• [COMPITO SCRITTO 1]:
Secondo la sezione del documento, quale versione di Windows è installata nei laboratori di Informatica?

• [SEZIONE DEL DOCUMENTO]:
Infatti, io sono anni che dico che BSA è una delle migliori alleate del software Open Source: mettiamoci tutti quanti a segnalare le situazioni illecite e, se veramente fanno la metà di quel che dicono nei proclami, ne vedremo parecchi passare dall'altra parte della barricata.

----------

## CRV§ADER//KY

 *BlueRaven wrote:*   

> se veramente fanno la metà di quel che dicono nei proclami

 

Spero di no. Ho visto delle pubblicità della BSA (per le quali peraltro sono state aperte cause penali) che erano vera e propria strategia del terrore. No, grazie.

----------

## n3m0

Ora vi racconto dello stato di UNINA (napoli).

Laboratori di Informatica (Scienze MFN): 

Circa 50 macchine

Volendo essere ottimisti, 20 di queste sono in dual Boot.

La distro Linux è Fedora, installazone di default, non affatto curata. Nessun software utile, niente di niente. Solo gcc, vim. Basta.

La versione di win è l'arcaica NT4-workstation.

Sulle macchine Win abbiamo: 

- Visual Studio 6 Enterprise...Che la gente usa per fare i programmilli in ANSI C.

- Office

- Matlab

- Tonnellate di altri software non affatto utilizzati o cmq eccessivi per l'utilizzo che se ne fa.

Il 98% degli aspiranti informatici vede Linux come un giocattolo con cui non si puo' fare nulla...Windows qua, il gioco la', WIndows è standard, Linux no, cavolata qua, cavolata la'. Poi gli vai a chiedere che cos'è un sistema operativo e non te lo sanno dire. Gli chiedi cos'è un processo, stessa scena. E così per troppe cose.

Conosco esattamente 3 persone nell'uni, oltre me, realmente interessate a Linux.

In realta' basti considerare che conosco circa 10 (15 esagerando) persone realmente interessate ad essere informatici a livello serio. I restanti vaneggiano e non fanno altro che parlare di videogames e Windows.

Ditemi voi se e' vita.

Vogliamo parlare del CDS?

Aula CDS, oltre 60 PC. Solo win2000.

Molto spesso chiusa al pubblico per fantomatici corsi di formazione, ECDL e altre amenità.

Ora passiamo alle persone serie.

Vogliamo parlare dei laboratori del CdL in Fisica: solo Linux, almeno quelli che ho visto io.

Vogliamo parlare dei laboratori del CdL in Matematica: terminali AIX.

La lauera in Informatica (almeno da me) sta diventando sempre di più un covo di gente che crede che l'informatica sia sapere usare il computere (windows) meglio della gente comune.

Pensate che per l'esame di DB, dove molti hanno scelto l'opzione PHP+MySQL (o PostgreSQL) per il progetto d'esame, sono stati installati temporaneamente e solo per la sessione in cui l'ho fatto io, due macchine Linux che facevano da server nei lab succitati. Dopo la sessione sono state rase al suolo e mai più rimesse in piedi.

Per fare quell'esame c'e' che si porta anche il PC da casa. O compra portatili, come se fosse caffellatte.

Assurdo.

• [ELENCO DISPONIBILE]:
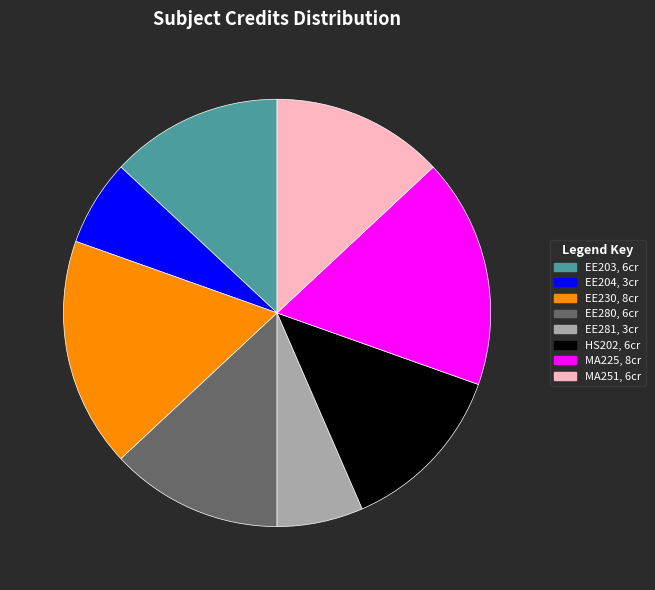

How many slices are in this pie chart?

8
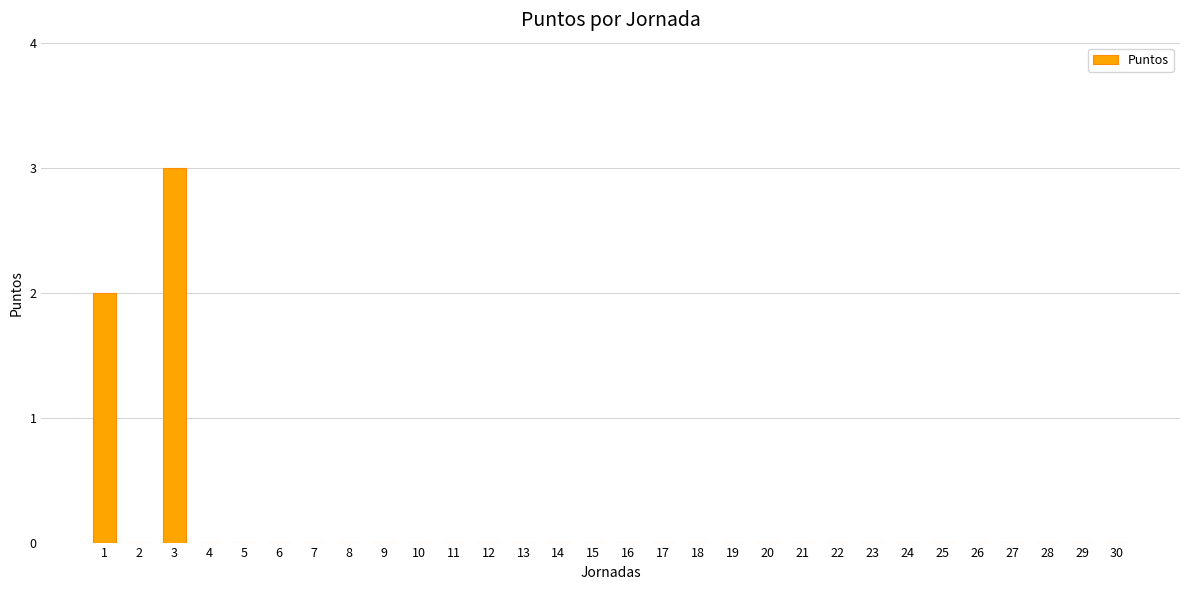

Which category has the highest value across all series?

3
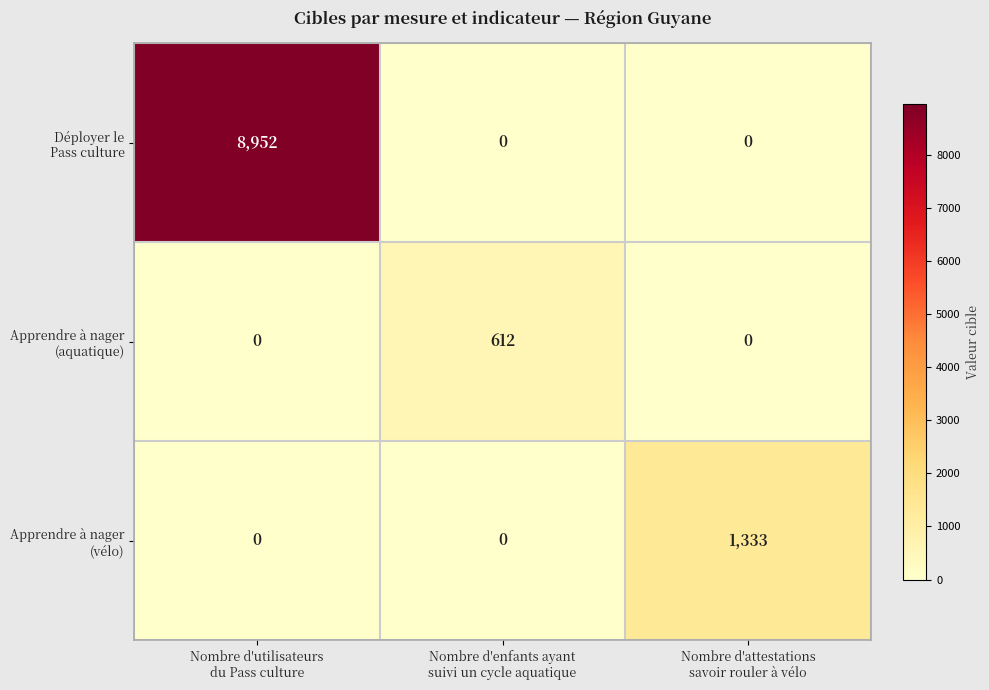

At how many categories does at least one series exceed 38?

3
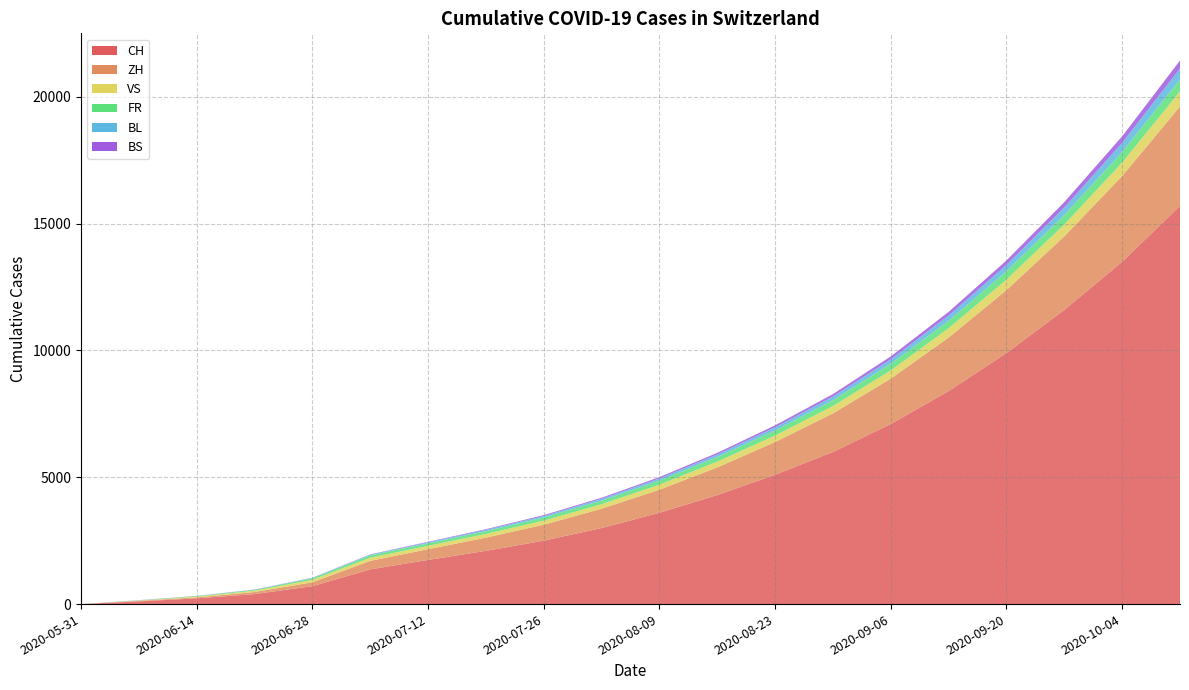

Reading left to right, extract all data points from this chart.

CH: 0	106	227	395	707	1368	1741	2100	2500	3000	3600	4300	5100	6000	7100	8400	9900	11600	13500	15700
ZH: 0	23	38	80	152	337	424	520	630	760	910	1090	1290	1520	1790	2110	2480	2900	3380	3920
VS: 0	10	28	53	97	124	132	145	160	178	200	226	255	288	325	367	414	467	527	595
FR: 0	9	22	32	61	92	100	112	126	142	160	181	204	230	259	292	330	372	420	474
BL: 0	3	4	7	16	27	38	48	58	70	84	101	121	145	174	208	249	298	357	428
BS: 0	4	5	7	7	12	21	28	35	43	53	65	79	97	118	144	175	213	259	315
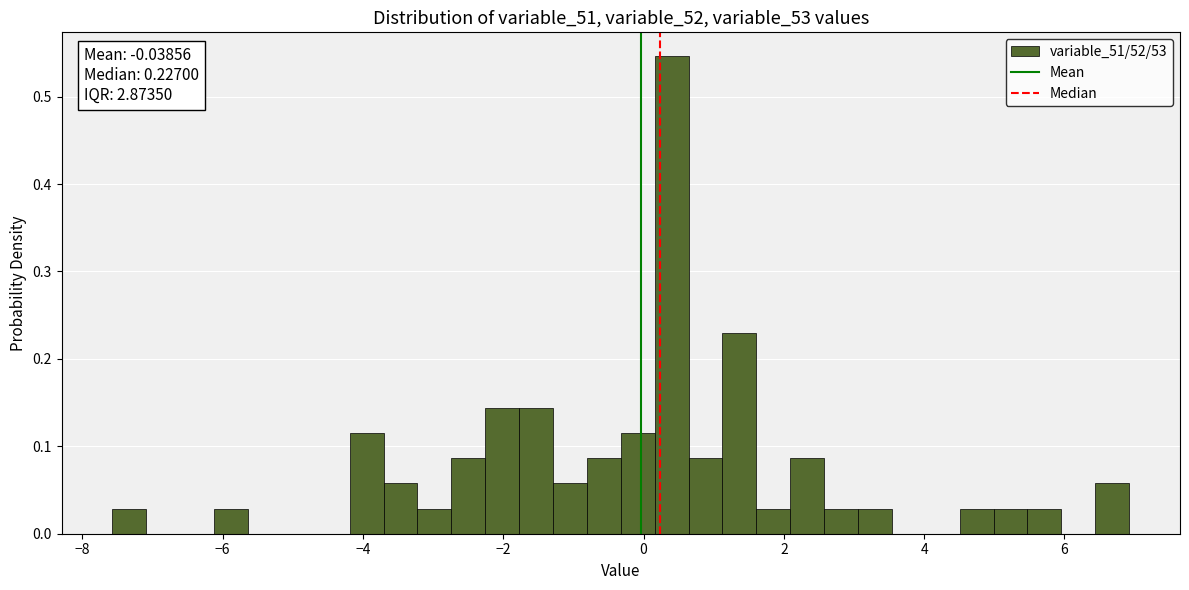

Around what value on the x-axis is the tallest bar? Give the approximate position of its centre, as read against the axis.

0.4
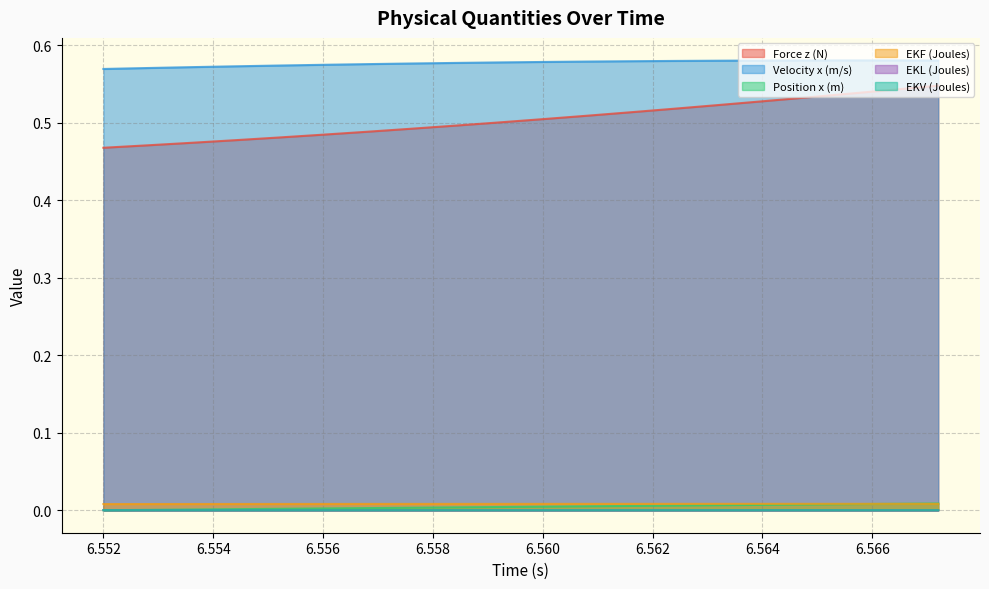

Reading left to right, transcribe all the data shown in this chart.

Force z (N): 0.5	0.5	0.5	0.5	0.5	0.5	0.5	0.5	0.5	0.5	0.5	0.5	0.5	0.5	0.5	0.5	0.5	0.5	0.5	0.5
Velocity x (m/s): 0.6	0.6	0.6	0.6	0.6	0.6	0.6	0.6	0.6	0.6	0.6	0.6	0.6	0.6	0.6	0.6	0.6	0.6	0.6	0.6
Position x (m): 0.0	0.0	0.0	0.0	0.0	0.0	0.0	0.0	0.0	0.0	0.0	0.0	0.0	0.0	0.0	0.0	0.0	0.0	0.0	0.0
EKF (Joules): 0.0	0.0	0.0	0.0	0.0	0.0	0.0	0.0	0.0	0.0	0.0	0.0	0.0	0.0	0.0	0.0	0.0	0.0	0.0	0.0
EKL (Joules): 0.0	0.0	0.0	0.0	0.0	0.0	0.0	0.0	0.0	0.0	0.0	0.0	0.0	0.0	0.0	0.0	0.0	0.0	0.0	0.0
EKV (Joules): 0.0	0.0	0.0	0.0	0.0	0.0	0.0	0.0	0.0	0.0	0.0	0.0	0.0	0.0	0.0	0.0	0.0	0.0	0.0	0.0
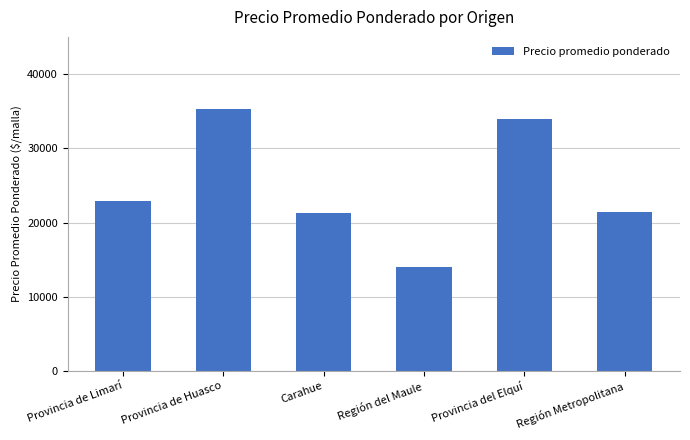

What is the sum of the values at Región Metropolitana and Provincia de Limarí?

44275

• [COMPITO SCRITTO 2]:
Indica quante righe dell'elenco contengono la parola "Joules", distinguendo tra maiuscole e minuscole. Scrivi soltanto il numero.

• [RISULTATO DEL COMPITO 1]:
Nei laboratori di Informatica è installata la versione NT4-workstation.

• [RISULTATO DEL COMPITO 2]:
3